McCarthy appeared on the Oprah Winfrey show on 5th June 2007. He told her that he favours ‘simple declarative sentences’ and that he uses capital letters, full stops, occasional commas and colons for signifying a list, but ‘never a semicolon.’ He does not use quotation marks for dialogue and believes there is no reason to ‘blot the page up with weird little marks’.

The Road has similar themes to other novels by the author, examining American history and contemporary themes and worries. His other novels include:
  • Blood Meridian (1985). Blood Meridian is a Western, and the central character is a boy with no name other than ‘the kid’. As in The Road, there are no speech marks for dialogue and there is frequent usage of more archaic words. The kid lives in a dangerous and violent world, and he chooses a way of life that matches his surroundings.
  • All the Pretty Horses (1992). All the Pretty Horses also concerns isolation, and the inherent character of human beings.
  • No Country for Old Men (2005).

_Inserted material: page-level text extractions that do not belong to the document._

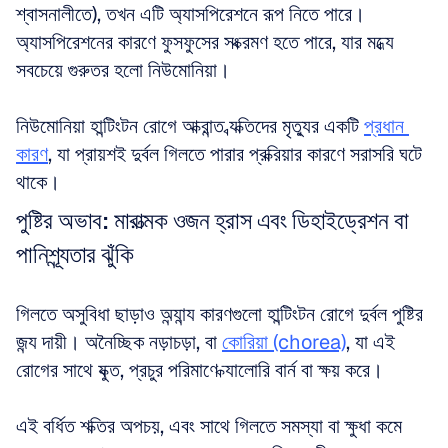
শ্বাসনালীতে), তখন এটি অ্যাসপিরেশনে রূপ নিতে পারে। 
অ্যাসপিরেশনের কারণে ফুসফুসের সংক্রমণ হতে পারে, যার মধ্যে 
সবচেয়ে গুরুতর হলো নিউমোনিয়া। 
নিউমোনিয়া হান্টিংটন রোগে আক্রান্ত ব্যক্তিদের মৃত্যুর একটি 
প্রধান 
কারণ
, যা প্রায়শই দুর্বল গিলতে পারার প্রক্রিয়ার কারণে সরাসরি ঘটে 
থাকে।
পুষ্টির অভাব: মারাত্মক ওজন হ্রাস এবং ডিহাইড্রেশন বা 
পানিশূন্যতার ঝুঁকি
গিলতে অসুবিধা ছাড়াও অন্যান্য কারণগুলো হান্টিংটন রোগে দুর্বল পুষ্টির 
জন্য দায়ী। অনৈচ্ছিক নড়াচড়া, বা 
কোরিয়া (chorea)
, যা এই 
রোগের সাথে যুক্ত, প্রচুর পরিমাণে ক্যালোরি বার্ন বা ক্ষয় করে। 
এই বর্ধিত শক্তির অপচয়, এবং সাথে গিলতে সমস্যা বা ক্ষুধা কমে 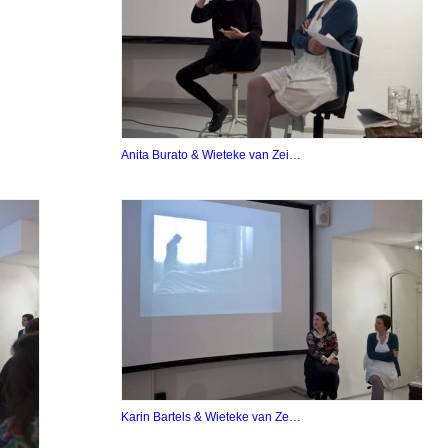
Anita Burato & Wieteke van Zei…
Karin Bartels & Wieteke van Ze…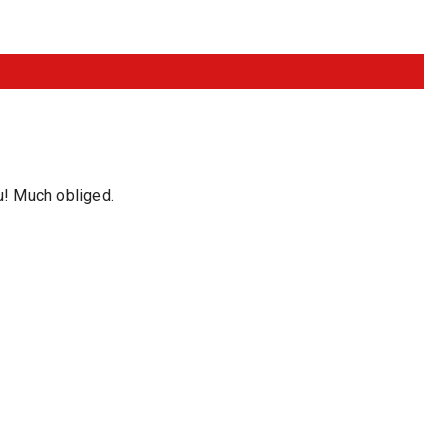
u! Much obliged.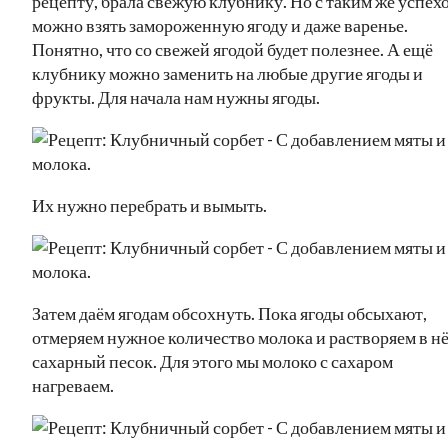
рецепту, брала свежую клубнику. Но с таким же успех
можно взять замороженную ягоду и даже варенье.
Понятно, что со свежей ягодой будет полезнее. А ещё
клубнику можно заменить на любые другие ягоды и
фрукты. Для начала нам нужны ягоды.
Их нужно перебрать и вымыть.
Затем даём ягодам обсохнуть. Пока ягоды обсыхают,
отмеряем нужное количество молока и растворяем в н
сахарный песок. Для этого мы молоко с сахаром
нагреваем.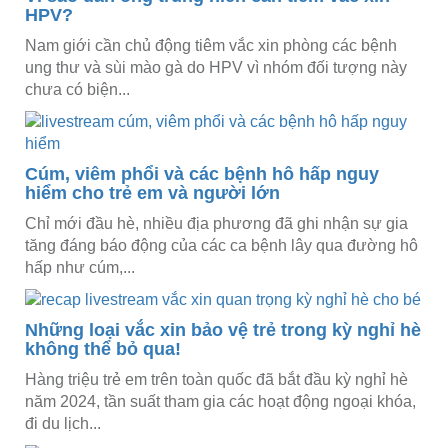
HPV?
Nam giới cần chủ động tiêm vắc xin phòng các bệnh
ung thư và sùi mào gà do HPV vì nhóm đối tượng này
chưa có biện...
Cúm, viêm phổi và các bệnh hô hấp nguy
hiểm cho trẻ em và người lớn
Chỉ mới đầu hè, nhiều địa phương đã ghi nhận sự gia
tăng đáng báo động của các ca bệnh lây qua đường hô
hấp như cúm,...
Những loại vắc xin bảo vệ trẻ trong kỳ nghỉ hè
không thể bỏ qua!
Hàng triệu trẻ em trên toàn quốc đã bắt đầu kỳ nghỉ hè
năm 2024, tần suất tham gia các hoạt động ngoại khóa,
đi du lịch...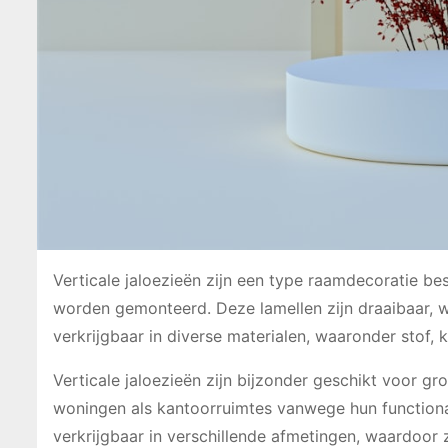
Verticale jaloezieën zijn een type raamdecoratie be
worden gemonteerd. Deze lamellen zijn draaibaar, wa
verkrijgbaar in diverse materialen, waaronder stof, 
Verticale jaloezieën zijn bijzonder geschikt voor g
woningen als kantoorruimtes vanwege hun functiona
verkrijgbaar in verschillende afmetingen, waardoor 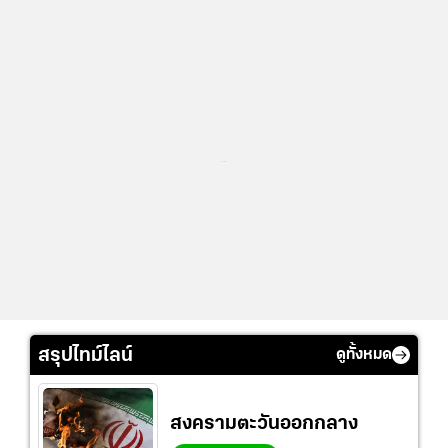
...
สรุปไทม์ไลน์
ดูทั้งหมด
สงครามตะวันออกกลาง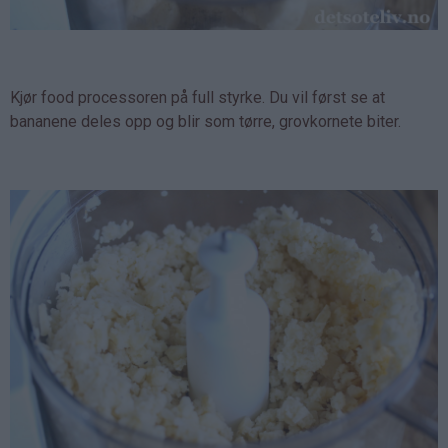
Kjør food processoren på full styrke. Du vil først se at
bananene deles opp og blir som tørre, grovkornete biter.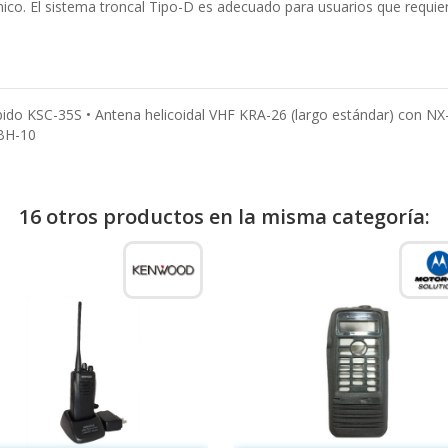
ómico. El sistema troncal Tipo-D es adecuado para usuarios que requi
ápido KSC-35S • Antena helicoidal VHF KRA-26 (largo estándar) con NX
KBH-10
16 otros productos en la misma categoría:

No Country for Old Men is set in the 1980s, and concerns a drug deal that goes wrong on the Mexican border of the USA. Like The Road, and McCarthy’s other novels, the central characters are male. Some characters in NCFOM are war veterans, showing that the hardships of man are one of McCarthy’s central concerns in his writing.

The Road takes all these themes and amplifies them by placing them in a post-apocalyptic setting. Almost all McCarthy’s previous subjects are revisited and added to in this novel.